Yukon now offers residents a drop-off recycling program at 5th and Ash where people can leave glass, tin, aluminum, paper, cardboard, and plastics for recycling.
Mayor McEachern said having this site open daily has been a “big step forward” and there are “a lot of people participating”.
The more people recycle, the mayor noted, the less waste ends up at the landfill.
“I’m a fan, on a personal level,” McEachern said. “It benefits all of us to recycle.
“Curbside recycling is something that I think we need to get into. I’m for it because a majority of the communities around us are already doing curbside.”
In her presentation this week to the city council, Davis referred to a 2016 study showing U.S. residents with a curbside cart recycle an average of 357 pounds of recyclables per year.
“If you took that average to Yukon, that equals more than 3 million pounds or 1.5 million tons of trash that would not be placed in our landfill,” she told council members.
Davis listed the main benefits of curbside recycling in Yukon:
• Businesses and the school district would alleviate a large amount of waste. (Bounds, a longtime Yukon teacher, leads an active volunteer recycling program at Parkland Elementary)
• Recycling would extend the overall capacity of current landfill space for years.
• Yukon would receive compensation for recycling aluminum, tin, newspaper, and cardboard.
Davis told council members she believes Yukon could eliminate the current drop-off recycle facility at 5th and Ash. She predicts the convenience of a curbside service would encourage many more residents to recycle.
Davis also believes a Yukon curbside recycling program could be partially funded through grants. She cited one grant program from The Recycling Partnership of Falls Church, Va. that provides curbside bins to cities starting a program to offset some of the costs.
To gauge interest, Davis, Birkhead and Bounds propose including in all city utility bills a one-page paper survey to complete; along with an online option.

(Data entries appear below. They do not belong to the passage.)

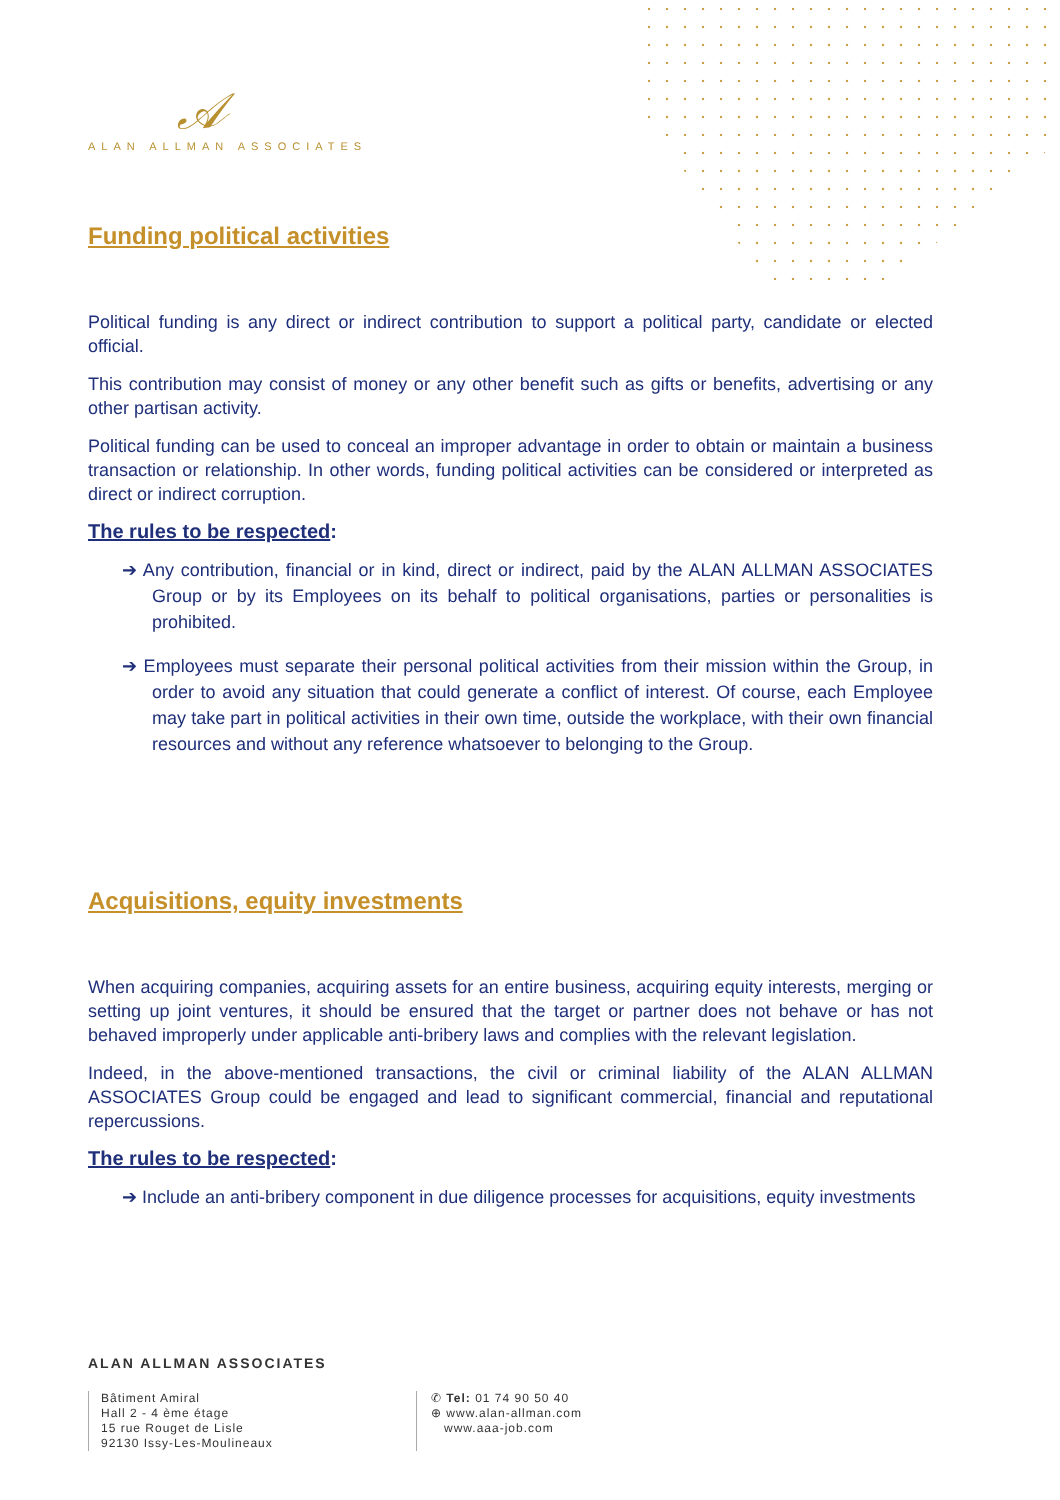𝒜
ALAN ALLMAN ASSOCIATES
Funding political activities
Political funding is any direct or indirect contribution to support a political party, candidate or elected official.
This contribution may consist of money or any other benefit such as gifts or benefits, advertising or any other partisan activity.
Political funding can be used to conceal an improper advantage in order to obtain or maintain a business transaction or relationship. In other words, funding political activities can be considered or interpreted as direct or indirect corruption.
The rules to be respected:
➔ Any contribution, financial or in kind, direct or indirect, paid by the ALAN ALLMAN ASSOCIATES Group or by its Employees on its behalf to political organisations, parties or personalities is prohibited.
➔ Employees must separate their personal political activities from their mission within the Group, in order to avoid any situation that could generate a conflict of interest. Of course, each Employee may take part in political activities in their own time, outside the workplace, with their own financial resources and without any reference whatsoever to belonging to the Group.
Acquisitions, equity investments
When acquiring companies, acquiring assets for an entire business, acquiring equity interests, merging or setting up joint ventures, it should be ensured that the target or partner does not behave or has not behaved improperly under applicable anti-bribery laws and complies with the relevant legislation.
Indeed, in the above-mentioned transactions, the civil or criminal liability of the ALAN ALLMAN ASSOCIATES Group could be engaged and lead to significant commercial, financial and reputational repercussions.
The rules to be respected:
➔ Include an anti-bribery component in due diligence processes for acquisitions, equity investments
ALAN ALLMAN ASSOCIATES
Bâtiment Amiral
Hall 2 - 4 ème étage
15 rue Rouget de Lisle
92130 Issy-Les-Moulineaux
✆ Tel: 01 74 90 50 40
⊕ www.alan-allman.com
www.aaa-job.com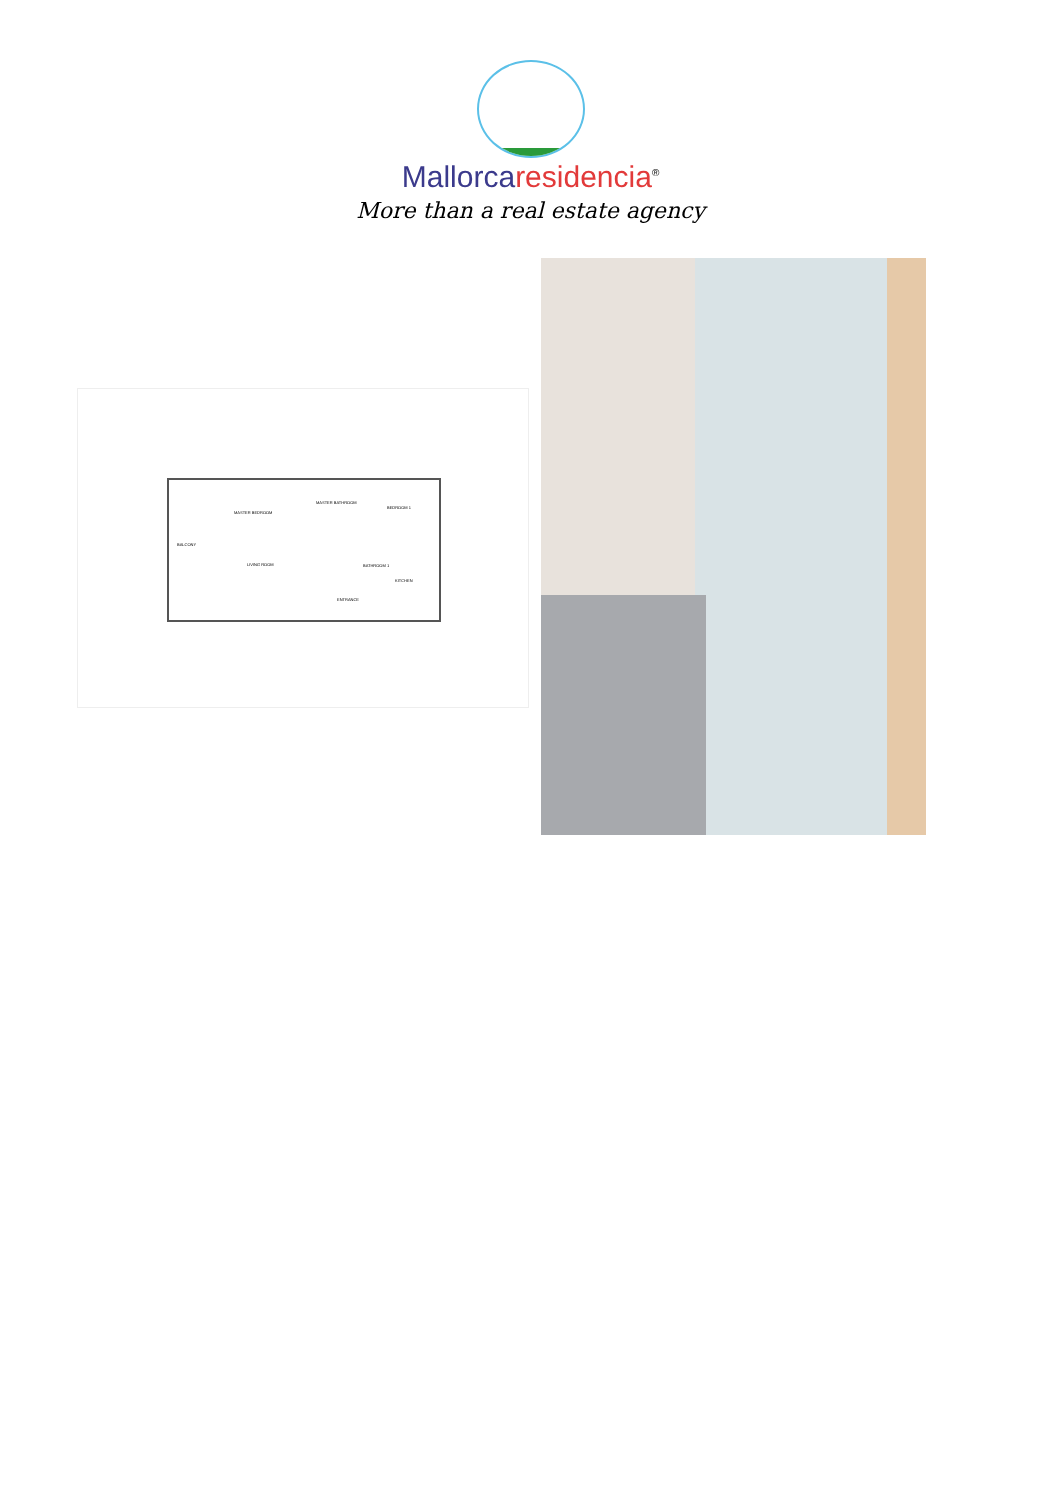Mallorca residencia<sup>®</sup>
More than a real estate agency
MASTER BEDROOM
MASTER BATHROOM
BEDROOM 1
BALCONY
LIVING ROOM BATHROOM 1
KITCHEN
ENTRANCE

“There may not be funding in the budget to launch a curbside recycling program in the next year, but our goal is to start the conversation and possibly get on the agenda to discuss the options,” Davis said.

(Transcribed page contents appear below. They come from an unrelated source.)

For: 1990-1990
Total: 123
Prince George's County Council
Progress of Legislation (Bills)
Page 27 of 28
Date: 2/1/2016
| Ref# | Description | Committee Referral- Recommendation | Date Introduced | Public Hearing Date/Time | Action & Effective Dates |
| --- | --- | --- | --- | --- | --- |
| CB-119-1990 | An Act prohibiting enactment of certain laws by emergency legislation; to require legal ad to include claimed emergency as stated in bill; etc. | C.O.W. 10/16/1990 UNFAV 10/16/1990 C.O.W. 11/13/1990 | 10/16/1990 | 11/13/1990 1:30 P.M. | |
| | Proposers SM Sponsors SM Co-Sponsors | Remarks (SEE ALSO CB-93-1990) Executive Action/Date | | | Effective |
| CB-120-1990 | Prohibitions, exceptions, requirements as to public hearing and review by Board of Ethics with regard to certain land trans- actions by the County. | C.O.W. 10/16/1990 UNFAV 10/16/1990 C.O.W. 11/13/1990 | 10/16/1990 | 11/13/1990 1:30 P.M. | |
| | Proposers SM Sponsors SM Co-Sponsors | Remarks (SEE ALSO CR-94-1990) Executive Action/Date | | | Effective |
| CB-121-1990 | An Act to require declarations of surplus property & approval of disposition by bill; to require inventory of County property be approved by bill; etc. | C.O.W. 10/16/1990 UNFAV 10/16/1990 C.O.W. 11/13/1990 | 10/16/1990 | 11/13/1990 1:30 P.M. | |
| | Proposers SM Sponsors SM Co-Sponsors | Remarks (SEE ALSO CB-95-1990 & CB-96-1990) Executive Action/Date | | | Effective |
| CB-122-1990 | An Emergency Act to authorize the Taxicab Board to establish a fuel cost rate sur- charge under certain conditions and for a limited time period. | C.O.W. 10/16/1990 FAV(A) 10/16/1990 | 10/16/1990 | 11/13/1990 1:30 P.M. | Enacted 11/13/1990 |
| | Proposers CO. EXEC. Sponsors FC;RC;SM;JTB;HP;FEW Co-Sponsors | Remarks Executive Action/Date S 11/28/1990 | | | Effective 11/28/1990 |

“We know that building this program takes time. So maybe once the program is complete, the funding will be available.”
Until there is enough interest, Davis acknowledged that funding the equipment and personnel specifically for curbside recycling may not be feasible.
“Maybe we don’t buy trucks and hire staff until we know what our interest is like,” she said.

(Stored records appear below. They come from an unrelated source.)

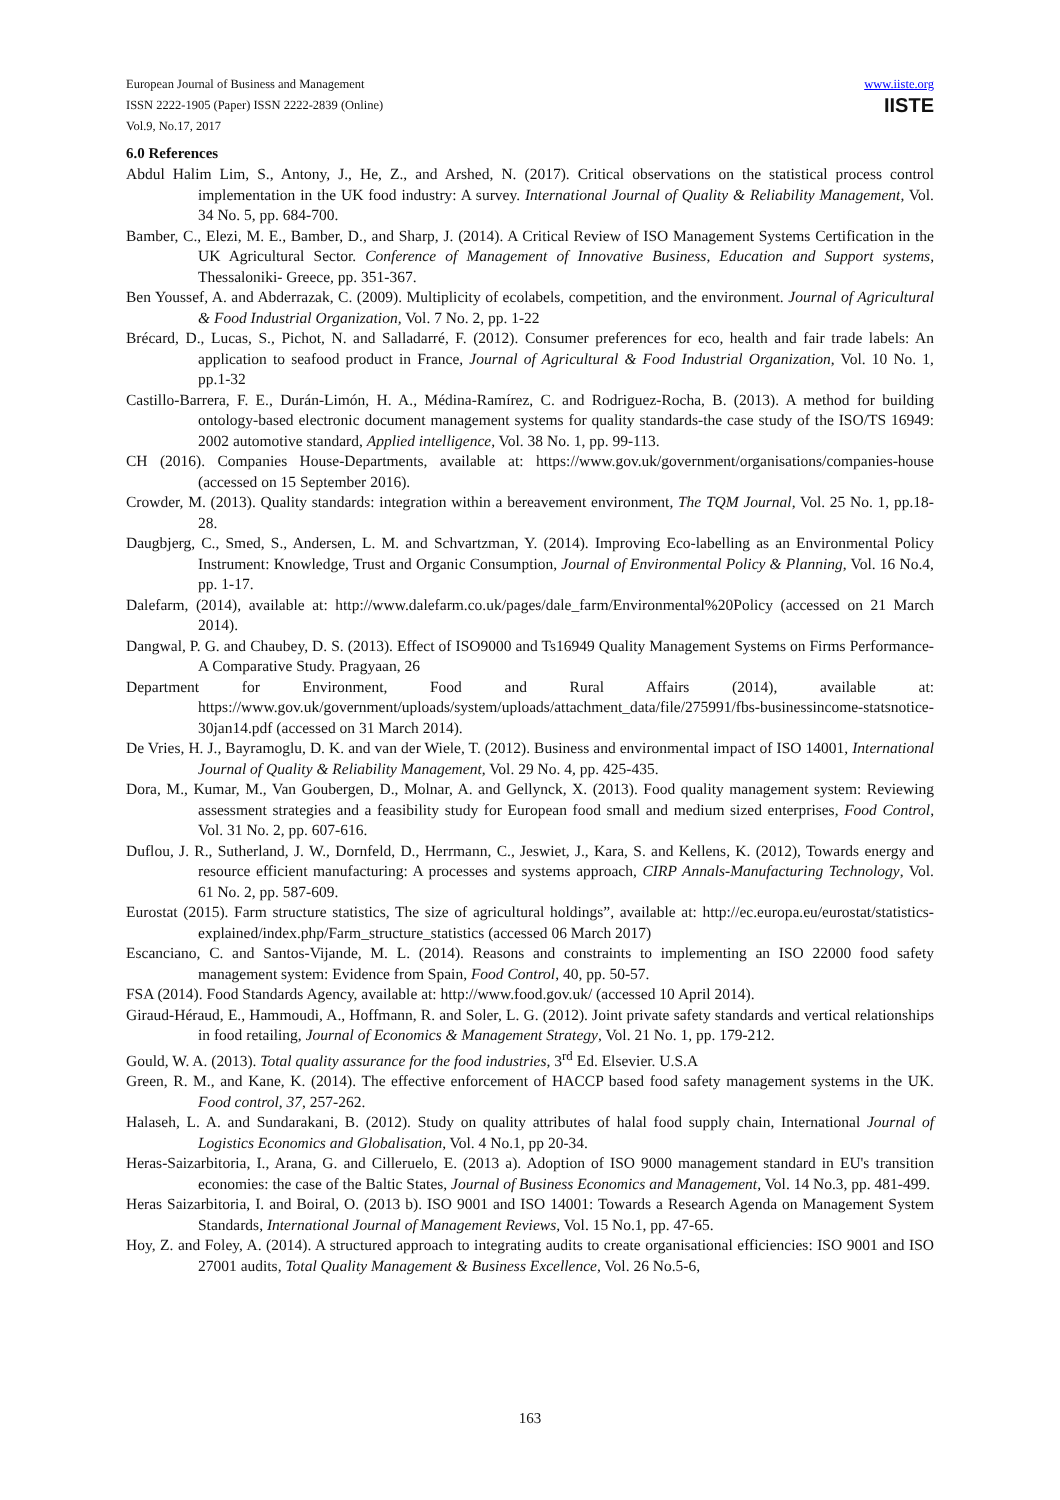European Journal of Business and Management
ISSN 2222-1905 (Paper) ISSN 2222-2839 (Online)
Vol.9, No.17, 2017
www.iiste.org
IISTE
6.0 References
Abdul Halim Lim, S., Antony, J., He, Z., and Arshed, N. (2017). Critical observations on the statistical process control implementation in the UK food industry: A survey. International Journal of Quality & Reliability Management, Vol. 34 No. 5, pp. 684-700.
Bamber, C., Elezi, M. E., Bamber, D., and Sharp, J. (2014). A Critical Review of ISO Management Systems Certification in the UK Agricultural Sector. Conference of Management of Innovative Business, Education and Support systems, Thessaloniki- Greece, pp. 351-367.
Ben Youssef, A. and Abderrazak, C. (2009). Multiplicity of ecolabels, competition, and the environment. Journal of Agricultural & Food Industrial Organization, Vol. 7 No. 2, pp. 1-22
Brécard, D., Lucas, S., Pichot, N. and Salladarré, F. (2012). Consumer preferences for eco, health and fair trade labels: An application to seafood product in France, Journal of Agricultural & Food Industrial Organization, Vol. 10 No. 1, pp.1-32
Castillo-Barrera, F. E., Durán-Limón, H. A., Médina-Ramírez, C. and Rodriguez-Rocha, B. (2013). A method for building ontology-based electronic document management systems for quality standards-the case study of the ISO/TS 16949: 2002 automotive standard, Applied intelligence, Vol. 38 No. 1, pp. 99-113.
CH (2016). Companies House-Departments, available at: https://www.gov.uk/government/organisations/companies-house (accessed on 15 September 2016).
Crowder, M. (2013). Quality standards: integration within a bereavement environment, The TQM Journal, Vol. 25 No. 1, pp.18-28.
Daugbjerg, C., Smed, S., Andersen, L. M. and Schvartzman, Y. (2014). Improving Eco-labelling as an Environmental Policy Instrument: Knowledge, Trust and Organic Consumption, Journal of Environmental Policy & Planning, Vol. 16 No.4, pp. 1-17.
Dalefarm, (2014), available at: http://www.dalefarm.co.uk/pages/dale_farm/Environmental%20Policy (accessed on 21 March 2014).
Dangwal, P. G. and Chaubey, D. S. (2013). Effect of ISO9000 and Ts16949 Quality Management Systems on Firms Performance-A Comparative Study. Pragyaan, 26
Department for Environment, Food and Rural Affairs (2014), available at: https://www.gov.uk/government/uploads/system/uploads/attachment_data/file/275991/fbs-businessincome-statsnotice-30jan14.pdf (accessed on 31 March 2014).
De Vries, H. J., Bayramoglu, D. K. and van der Wiele, T. (2012). Business and environmental impact of ISO 14001, International Journal of Quality & Reliability Management, Vol. 29 No. 4, pp. 425-435.
Dora, M., Kumar, M., Van Goubergen, D., Molnar, A. and Gellynck, X. (2013). Food quality management system: Reviewing assessment strategies and a feasibility study for European food small and medium sized enterprises, Food Control, Vol. 31 No. 2, pp. 607-616.
Duflou, J. R., Sutherland, J. W., Dornfeld, D., Herrmann, C., Jeswiet, J., Kara, S. and Kellens, K. (2012), Towards energy and resource efficient manufacturing: A processes and systems approach, CIRP Annals-Manufacturing Technology, Vol. 61 No. 2, pp. 587-609.
Eurostat (2015). Farm structure statistics, The size of agricultural holdings”, available at: http://ec.europa.eu/eurostat/statistics-explained/index.php/Farm_structure_statistics (accessed 06 March 2017)
Escanciano, C. and Santos-Vijande, M. L. (2014). Reasons and constraints to implementing an ISO 22000 food safety management system: Evidence from Spain, Food Control, 40, pp. 50-57.
FSA (2014). Food Standards Agency, available at: http://www.food.gov.uk/ (accessed 10 April 2014).
Giraud‐Héraud, E., Hammoudi, A., Hoffmann, R. and Soler, L. G. (2012). Joint private safety standards and vertical relationships in food retailing, Journal of Economics & Management Strategy, Vol. 21 No. 1, pp. 179-212.
Gould, W. A. (2013). Total quality assurance for the food industries, 3<sup>rd</sup> Ed. Elsevier. U.S.A
Green, R. M., and Kane, K. (2014). The effective enforcement of HACCP based food safety management systems in the UK. Food control, 37, 257-262.
Halaseh, L. A. and Sundarakani, B. (2012). Study on quality attributes of halal food supply chain, International Journal of Logistics Economics and Globalisation, Vol. 4 No.1, pp 20-34.
Heras-Saizarbitoria, I., Arana, G. and Cilleruelo, E. (2013 a). Adoption of ISO 9000 management standard in EU's transition economies: the case of the Baltic States, Journal of Business Economics and Management, Vol. 14 No.3, pp. 481-499.
Heras Saizarbitoria, I. and Boiral, O. (2013 b). ISO 9001 and ISO 14001: Towards a Research Agenda on Management System Standards, International Journal of Management Reviews, Vol. 15 No.1, pp. 47-65.
Hoy, Z. and Foley, A. (2014). A structured approach to integrating audits to create organisational efficiencies: ISO 9001 and ISO 27001 audits, Total Quality Management & Business Excellence, Vol. 26 No.5-6,
163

“Maybe we just have an opt-in service and contract it out. All these other cities are contracting it out.
“I do not think that adding a mandatory cost to people’s (utility) bill and giving them a bin is the answer either. That would be a mistake. And that would be unfair to ask a lot of elderly and low-income residents to add an extra cost at this point. Maybe phase one is ‘opt-in’.”
Yukon’s mayor looks forward to seeing results of the citizen survey and a feasibility study to determine options on ways to pay for a curbside recycling service.
“If everyone feels strongly about it, then we’d certainly be interested in looking at this as a budgeted item,” McEachern said. “Ultimately, we’d have to pay for it somehow.”